Ask a million mathematicians, “is x^2+3x a polynomial” and without hesitation they’ll say yes. Because in standard uasage of that expression it is a polynomial. That’s the default interpretation.

Read the first chapter of any beginning algebraic geometry textbook. x^2+3x-1=0 is an algebraic variety. This is the standard interpretation of that equation.

I am well aware of this. If you look at my comments within this very chain, you will see that I made reference to polynomial evaluation, which I will call Ev(f, x). I Am not denying that the partial application given by f' = x -> f(f,x) is naturally induced by the polynomial f. Nor that this is so natural that it often makes sense to identify f with f' so that we would consider f=f', even though they are different types of objects.

>Ask a million mathematicians, “is x^2+3x a polynomial” and without hesitation they’ll say yes.

As will I, because the distinction between formal polynomials and expressions which can be naturally modeled as polynomials is so unimportant that it is almost never worth thinking about.

Put another way, how would you compute the following sets:

{ x \in C | x^3 - x = 8 }

{ x \in C | x^3 = x + 8 }

{ x \in C | log(x) = x^x }

{ x \in C | sin(x) = .7 }

{ x \in N | exists y \in N such that 5x + 3y = 1 }

Are you really claiming that these questions are ill-posed without stating them in terms of algebraic geometry?

You don’t understand the underlying algebraic theory. This is evidenced by your claim

The "x" in the LHS is literally a value.

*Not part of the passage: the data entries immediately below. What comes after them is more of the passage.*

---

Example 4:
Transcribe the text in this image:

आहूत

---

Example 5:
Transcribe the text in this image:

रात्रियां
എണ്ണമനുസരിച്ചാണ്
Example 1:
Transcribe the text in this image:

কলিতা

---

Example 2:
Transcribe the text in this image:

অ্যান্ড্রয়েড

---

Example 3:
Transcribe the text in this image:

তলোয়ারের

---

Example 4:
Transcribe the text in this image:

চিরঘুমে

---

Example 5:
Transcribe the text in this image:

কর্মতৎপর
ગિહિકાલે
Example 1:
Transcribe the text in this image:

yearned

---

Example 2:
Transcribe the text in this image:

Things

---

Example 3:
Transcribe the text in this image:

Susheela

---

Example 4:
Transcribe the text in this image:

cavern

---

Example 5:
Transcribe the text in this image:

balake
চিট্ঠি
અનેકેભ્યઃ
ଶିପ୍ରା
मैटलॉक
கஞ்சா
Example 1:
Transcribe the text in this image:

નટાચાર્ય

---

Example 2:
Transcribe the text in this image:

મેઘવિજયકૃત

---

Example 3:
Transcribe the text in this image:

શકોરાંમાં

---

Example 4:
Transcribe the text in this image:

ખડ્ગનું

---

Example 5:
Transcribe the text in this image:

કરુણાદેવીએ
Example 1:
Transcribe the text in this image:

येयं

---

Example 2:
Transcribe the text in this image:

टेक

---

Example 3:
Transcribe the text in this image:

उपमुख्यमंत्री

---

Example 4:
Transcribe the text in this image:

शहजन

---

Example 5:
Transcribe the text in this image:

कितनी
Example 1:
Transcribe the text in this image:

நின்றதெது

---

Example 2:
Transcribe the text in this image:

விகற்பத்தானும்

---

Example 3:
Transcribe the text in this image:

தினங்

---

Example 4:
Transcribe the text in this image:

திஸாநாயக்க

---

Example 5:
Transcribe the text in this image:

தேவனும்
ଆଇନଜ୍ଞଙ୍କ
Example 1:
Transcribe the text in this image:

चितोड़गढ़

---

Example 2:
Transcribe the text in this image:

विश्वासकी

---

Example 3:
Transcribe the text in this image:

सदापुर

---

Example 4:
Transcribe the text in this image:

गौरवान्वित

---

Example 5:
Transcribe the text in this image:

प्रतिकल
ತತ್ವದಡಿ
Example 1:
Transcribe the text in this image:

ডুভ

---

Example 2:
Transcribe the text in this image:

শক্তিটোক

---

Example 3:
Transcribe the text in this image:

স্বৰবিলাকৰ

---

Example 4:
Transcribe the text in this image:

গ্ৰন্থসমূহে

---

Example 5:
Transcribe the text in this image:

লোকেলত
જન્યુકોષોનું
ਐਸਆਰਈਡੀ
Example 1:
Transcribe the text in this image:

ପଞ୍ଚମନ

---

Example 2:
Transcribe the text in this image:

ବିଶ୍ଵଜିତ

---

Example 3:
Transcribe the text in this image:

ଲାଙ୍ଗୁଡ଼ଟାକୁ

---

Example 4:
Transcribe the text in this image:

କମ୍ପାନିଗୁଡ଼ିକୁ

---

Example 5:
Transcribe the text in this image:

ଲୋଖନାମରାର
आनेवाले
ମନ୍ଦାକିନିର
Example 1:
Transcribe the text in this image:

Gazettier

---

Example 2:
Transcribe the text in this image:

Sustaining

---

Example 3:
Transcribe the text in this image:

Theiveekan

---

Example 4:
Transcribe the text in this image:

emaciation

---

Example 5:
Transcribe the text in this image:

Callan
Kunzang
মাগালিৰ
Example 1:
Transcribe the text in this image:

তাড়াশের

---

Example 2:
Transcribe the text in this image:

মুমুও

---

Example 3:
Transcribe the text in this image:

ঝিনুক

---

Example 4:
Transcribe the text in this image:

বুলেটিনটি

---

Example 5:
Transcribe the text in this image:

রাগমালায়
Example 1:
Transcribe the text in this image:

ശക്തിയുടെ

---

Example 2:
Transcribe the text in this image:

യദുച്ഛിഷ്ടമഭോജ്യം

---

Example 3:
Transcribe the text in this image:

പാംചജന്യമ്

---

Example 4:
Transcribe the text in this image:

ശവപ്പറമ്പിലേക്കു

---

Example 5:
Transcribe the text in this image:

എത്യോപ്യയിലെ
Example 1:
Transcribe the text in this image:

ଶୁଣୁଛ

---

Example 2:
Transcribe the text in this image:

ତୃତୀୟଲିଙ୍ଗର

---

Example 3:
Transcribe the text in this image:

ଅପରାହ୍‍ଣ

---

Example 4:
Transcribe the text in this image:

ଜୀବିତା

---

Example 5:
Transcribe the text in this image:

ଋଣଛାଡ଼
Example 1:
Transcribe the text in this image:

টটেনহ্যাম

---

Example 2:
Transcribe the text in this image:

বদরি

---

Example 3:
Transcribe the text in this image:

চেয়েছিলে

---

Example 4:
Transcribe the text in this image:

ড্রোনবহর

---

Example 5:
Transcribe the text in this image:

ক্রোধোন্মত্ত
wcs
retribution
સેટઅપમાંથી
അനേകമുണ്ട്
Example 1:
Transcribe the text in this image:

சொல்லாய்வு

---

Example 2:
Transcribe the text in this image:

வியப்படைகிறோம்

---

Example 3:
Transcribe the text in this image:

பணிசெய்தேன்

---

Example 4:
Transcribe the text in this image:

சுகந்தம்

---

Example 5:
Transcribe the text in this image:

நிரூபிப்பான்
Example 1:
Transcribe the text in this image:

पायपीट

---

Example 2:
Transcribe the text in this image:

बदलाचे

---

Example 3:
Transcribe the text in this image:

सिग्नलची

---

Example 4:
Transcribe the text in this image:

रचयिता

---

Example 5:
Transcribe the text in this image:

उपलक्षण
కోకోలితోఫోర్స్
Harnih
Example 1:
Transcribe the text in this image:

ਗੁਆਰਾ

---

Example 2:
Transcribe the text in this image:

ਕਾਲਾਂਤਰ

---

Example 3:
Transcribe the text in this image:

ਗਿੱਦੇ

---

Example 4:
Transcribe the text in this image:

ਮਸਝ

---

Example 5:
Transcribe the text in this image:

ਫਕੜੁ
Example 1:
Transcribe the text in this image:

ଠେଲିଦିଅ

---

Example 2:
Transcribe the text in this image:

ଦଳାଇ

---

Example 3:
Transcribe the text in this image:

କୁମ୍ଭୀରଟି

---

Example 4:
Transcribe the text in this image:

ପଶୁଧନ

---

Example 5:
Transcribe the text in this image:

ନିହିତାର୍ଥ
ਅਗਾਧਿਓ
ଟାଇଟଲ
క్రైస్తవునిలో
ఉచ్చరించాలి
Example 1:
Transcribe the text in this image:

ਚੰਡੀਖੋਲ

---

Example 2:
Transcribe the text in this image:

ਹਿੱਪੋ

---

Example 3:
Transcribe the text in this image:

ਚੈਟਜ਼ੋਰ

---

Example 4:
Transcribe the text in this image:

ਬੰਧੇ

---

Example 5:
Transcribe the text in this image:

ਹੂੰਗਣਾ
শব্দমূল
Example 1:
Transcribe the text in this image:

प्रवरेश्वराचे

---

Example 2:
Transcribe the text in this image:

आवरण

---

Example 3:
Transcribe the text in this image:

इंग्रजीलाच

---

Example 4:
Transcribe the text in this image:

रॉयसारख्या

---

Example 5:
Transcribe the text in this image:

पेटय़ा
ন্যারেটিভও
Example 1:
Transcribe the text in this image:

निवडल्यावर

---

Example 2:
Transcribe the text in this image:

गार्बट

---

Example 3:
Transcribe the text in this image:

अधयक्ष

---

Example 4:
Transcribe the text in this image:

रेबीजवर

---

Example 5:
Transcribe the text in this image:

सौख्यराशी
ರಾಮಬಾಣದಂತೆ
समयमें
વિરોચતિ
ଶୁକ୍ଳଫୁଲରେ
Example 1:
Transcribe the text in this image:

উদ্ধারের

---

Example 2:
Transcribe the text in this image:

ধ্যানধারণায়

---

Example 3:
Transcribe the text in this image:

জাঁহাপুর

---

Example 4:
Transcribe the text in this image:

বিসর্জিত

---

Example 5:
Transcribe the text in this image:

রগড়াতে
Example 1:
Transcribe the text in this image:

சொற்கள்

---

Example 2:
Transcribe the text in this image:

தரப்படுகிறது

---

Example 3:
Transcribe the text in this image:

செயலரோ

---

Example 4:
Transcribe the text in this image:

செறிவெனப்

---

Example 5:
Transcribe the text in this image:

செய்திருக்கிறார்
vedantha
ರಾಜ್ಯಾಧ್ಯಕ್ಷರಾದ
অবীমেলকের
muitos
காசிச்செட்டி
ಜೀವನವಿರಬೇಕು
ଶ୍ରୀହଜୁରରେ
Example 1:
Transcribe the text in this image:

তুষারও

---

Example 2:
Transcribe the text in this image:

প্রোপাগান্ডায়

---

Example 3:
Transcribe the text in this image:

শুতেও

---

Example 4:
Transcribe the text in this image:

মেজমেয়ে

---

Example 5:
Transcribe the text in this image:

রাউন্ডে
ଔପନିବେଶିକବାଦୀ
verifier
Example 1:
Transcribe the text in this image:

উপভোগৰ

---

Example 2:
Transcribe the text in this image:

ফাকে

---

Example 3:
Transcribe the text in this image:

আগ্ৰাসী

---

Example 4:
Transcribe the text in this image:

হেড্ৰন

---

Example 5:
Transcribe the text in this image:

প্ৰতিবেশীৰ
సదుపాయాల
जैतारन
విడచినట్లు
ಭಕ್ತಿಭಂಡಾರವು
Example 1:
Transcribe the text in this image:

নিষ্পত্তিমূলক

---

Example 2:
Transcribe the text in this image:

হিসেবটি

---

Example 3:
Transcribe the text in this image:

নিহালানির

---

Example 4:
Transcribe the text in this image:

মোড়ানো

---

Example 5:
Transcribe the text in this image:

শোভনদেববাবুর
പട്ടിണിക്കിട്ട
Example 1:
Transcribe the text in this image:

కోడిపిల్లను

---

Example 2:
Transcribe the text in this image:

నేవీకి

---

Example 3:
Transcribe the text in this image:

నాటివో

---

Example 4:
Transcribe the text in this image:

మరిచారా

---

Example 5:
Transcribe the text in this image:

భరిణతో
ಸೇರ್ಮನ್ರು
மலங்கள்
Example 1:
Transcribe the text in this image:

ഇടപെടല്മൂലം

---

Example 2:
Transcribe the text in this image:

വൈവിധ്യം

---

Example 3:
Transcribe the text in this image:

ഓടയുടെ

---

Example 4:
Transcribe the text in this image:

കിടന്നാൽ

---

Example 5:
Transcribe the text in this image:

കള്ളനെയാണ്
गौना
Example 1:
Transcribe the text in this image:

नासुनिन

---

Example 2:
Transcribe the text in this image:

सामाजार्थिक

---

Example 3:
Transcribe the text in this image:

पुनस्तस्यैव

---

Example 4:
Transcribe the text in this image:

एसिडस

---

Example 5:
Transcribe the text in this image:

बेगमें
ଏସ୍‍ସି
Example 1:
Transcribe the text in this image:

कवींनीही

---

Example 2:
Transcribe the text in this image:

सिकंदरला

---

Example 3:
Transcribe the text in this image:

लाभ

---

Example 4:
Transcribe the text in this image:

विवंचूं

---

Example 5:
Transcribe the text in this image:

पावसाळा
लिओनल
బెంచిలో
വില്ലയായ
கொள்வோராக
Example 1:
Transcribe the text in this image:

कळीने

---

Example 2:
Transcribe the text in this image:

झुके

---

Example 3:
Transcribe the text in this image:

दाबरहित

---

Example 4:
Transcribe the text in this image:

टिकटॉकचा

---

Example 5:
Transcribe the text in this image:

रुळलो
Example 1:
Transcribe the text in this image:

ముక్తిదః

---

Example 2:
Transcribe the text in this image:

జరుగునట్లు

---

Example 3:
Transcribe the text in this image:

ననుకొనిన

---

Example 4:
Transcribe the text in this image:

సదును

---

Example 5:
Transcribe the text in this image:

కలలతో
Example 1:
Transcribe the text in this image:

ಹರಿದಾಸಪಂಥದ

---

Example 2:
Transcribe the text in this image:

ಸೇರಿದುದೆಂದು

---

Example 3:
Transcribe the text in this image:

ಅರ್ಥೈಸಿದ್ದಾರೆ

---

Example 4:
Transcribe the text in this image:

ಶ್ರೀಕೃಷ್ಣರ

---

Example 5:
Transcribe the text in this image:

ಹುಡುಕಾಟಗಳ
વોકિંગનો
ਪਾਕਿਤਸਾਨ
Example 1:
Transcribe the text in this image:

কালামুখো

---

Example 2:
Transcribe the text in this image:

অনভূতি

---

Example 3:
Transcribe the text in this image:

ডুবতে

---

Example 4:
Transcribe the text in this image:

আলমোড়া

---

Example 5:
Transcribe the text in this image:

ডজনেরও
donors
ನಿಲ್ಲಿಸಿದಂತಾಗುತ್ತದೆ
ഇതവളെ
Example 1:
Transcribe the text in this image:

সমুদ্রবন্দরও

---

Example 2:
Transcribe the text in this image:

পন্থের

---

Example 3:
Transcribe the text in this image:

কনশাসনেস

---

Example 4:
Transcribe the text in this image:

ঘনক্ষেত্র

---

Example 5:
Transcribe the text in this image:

It makes no sense to ask what values of (0,1,0,0,...) make that equation true.

You can’t write such a statement if you really understand that “what values make x+3 the number 5” is a nicer way of conveying the question “under the natural evil map induced by x+3 what is the pre-image of 5”. The text of your I quoted is wrong.

Then you are not reading my comments.

> To be clear, outside of very particular contexts I would still call x^2-x+1=0 a polynomial equation, because it is extremely useful to talk about polynomials without invoking all of the machinery of formal polynomials.

>You don’t understand the underlying algebraic theory.

My claim is that the underlying algebraic theory is not necessary to rigorously state or solve the problems under discussion.

>You can’t write such a statement if you really understand that “what values make x+3 the number 5” is a nicer way of conveying the question “under the natural evil map induced by x+3 what is the pre-image of 5”.

My claim is that "what values make x+3 the number 5" translates directly into { x \in F | x+3=5}. I further claim that the "x+3" in this interpenetration is not a polynomial in the formal sense

I am not disputing that this is set is the same set as the pre-image of 5 under the natural map induced by x+3.